* start PAGE EXCERPT *
October 11, 2017 at 3:24 PM CEST

Dassault Systèmes’ Tender Offer for Exa Corporation Commences

Dassault Systèmes (Euronext Paris: #13065, DSY.PA) today announces that it will commence a cash tender offer for all of the issued and outstanding shares of common stock of Exa Corporation (NASDAQ: EXA) for a price of $24.25 per share. The tender offer will be made pursuant to an Offer to Purchase, to be dated October 12, 2017, and in connection with the previously announced merger agreement, dated September 27, 2017, among certain Dassault Systèmes’ subsidiaries and Exa.

Dassault Systèmes’ Tender Offer for Exa Corporation Commences

 

VELIZY-VILLACOUBLAY, France — October 12, 2017 — Dassault Systèmes (Euronext Paris: #13065, DSY.PA) today announces that it will commence a cash tender offer for all of the issued and outstanding shares of common stock of Exa Corporation (NASDAQ: EXA) (“Exa”) for a price of $24.25 per share. The tender offer will be made pursuant to an Offer to Purchase, to be dated October 12, 2017, and in connection with the previously announced merger agreement, dated September 27, 2017, among certain Dassault Systèmes’ subsidiaries and Exa.

 

The tender offer will expire at 5:00 p.m., New York City time, on November 9, 2017, unless otherwise extended or terminated.  Any extensions of the tender offer will be followed as promptly as practicable by public announcement thereof, and such announcement will be made no later than 9:00 a.m., New York City time, on the next business day after the previously scheduled expiration date.

 

Dassault Systèmes has filed a tender offer statement on Schedule TO with the United States Securities and Exchange Commission (the “SEC”).  3DS Acquisition 3 Corp., a US subsidiary of Dassault Systèmes, is the purchaser in the tender offer.  The Offer to Purchase contained within the Schedule TO sets out the terms and conditions of the tender offer.
* end PAGE EXCERPT *
### PROBLEMS
a) According to the tender offer announcement, when will the offer expire if it is not extended or terminated?
b) Please repeat the passage of the tender offer announcement that begins at the words "The tender offer will expire" and stops after "of the tender offer.".
* start RECORD SET *
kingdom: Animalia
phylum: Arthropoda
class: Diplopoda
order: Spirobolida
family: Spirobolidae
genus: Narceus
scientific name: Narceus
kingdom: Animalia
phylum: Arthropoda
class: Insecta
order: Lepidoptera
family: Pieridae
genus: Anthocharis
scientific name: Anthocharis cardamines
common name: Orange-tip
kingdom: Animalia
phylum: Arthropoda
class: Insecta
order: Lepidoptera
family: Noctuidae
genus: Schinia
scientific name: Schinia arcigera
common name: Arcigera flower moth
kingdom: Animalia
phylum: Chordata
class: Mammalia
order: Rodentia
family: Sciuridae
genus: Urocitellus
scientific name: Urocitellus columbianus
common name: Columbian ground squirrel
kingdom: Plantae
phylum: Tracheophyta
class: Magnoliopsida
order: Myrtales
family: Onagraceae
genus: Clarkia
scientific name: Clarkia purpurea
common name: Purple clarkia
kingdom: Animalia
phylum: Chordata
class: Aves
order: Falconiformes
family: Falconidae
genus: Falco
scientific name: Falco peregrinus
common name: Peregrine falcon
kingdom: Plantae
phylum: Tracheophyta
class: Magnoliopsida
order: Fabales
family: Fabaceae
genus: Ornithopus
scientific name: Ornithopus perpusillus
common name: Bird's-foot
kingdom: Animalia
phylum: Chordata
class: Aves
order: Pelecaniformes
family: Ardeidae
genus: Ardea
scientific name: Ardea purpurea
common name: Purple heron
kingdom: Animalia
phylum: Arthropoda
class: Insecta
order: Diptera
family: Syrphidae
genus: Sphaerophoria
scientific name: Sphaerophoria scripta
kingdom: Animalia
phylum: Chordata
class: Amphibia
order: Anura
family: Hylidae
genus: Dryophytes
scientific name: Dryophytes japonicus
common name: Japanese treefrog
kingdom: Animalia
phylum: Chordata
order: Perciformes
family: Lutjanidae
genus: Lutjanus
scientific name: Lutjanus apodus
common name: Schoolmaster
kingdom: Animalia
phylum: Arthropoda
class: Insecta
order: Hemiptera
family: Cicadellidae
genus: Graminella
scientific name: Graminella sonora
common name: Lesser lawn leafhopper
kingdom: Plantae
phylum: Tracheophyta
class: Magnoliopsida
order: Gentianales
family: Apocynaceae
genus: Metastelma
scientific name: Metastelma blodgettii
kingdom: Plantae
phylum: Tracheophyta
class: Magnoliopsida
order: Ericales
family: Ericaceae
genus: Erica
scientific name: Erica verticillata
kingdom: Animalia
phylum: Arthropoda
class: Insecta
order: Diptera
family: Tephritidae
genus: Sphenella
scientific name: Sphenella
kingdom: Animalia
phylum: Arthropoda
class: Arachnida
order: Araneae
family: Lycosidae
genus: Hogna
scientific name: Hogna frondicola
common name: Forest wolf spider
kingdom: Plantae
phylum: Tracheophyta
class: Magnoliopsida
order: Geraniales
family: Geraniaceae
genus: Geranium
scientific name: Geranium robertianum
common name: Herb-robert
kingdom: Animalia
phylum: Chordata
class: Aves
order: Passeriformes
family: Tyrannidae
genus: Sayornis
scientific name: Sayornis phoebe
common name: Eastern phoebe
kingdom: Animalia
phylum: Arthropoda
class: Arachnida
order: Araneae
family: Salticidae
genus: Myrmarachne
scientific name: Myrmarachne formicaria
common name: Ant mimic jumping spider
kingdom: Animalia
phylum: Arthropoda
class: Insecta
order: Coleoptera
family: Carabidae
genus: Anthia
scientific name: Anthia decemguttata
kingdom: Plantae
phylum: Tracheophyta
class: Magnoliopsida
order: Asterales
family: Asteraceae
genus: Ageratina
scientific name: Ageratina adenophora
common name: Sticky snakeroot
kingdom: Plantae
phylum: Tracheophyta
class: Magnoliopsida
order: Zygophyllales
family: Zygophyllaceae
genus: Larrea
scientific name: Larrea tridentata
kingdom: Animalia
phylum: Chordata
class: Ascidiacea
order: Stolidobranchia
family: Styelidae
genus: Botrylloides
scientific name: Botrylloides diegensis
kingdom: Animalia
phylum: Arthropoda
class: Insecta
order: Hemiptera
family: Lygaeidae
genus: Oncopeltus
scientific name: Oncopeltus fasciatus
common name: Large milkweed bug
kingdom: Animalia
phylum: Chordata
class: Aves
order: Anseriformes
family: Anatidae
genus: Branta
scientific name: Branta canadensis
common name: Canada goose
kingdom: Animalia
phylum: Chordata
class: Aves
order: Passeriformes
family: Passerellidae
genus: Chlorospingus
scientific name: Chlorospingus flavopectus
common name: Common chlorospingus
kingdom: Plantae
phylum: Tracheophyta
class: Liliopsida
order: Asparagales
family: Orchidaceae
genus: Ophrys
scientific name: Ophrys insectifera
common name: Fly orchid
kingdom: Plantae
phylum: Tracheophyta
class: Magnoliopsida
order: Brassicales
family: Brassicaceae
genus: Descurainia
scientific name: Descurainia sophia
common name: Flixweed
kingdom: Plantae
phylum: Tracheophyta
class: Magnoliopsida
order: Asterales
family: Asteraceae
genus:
* end RECORD SET *
### PROBLEM SOLUTIONS
a) At 5:00 p.m., New York City time, on November 9, 2017.

b)
The tender offer will expire at 5:00 p.m., New York City time, on November 9, 2017, unless otherwise extended or terminated.  Any extensions of the tender offer will be followed as promptly as practicable by public announcement thereof, and such announcement will be made no later than 9:00 a.m., New York City time, on the next business day after the previously scheduled expiration date.

 

Dassault Systèmes has filed a tender offer statement on Schedule TO with the United States Securities and Exchange Commission (the “SEC”).  3DS Acquisition 3 Corp., a US subsidiary of Dassault Systèmes, is the purchaser in the tender offer.  The Offer to Purchase contained within the Schedule TO sets out the terms and conditions of the tender offer.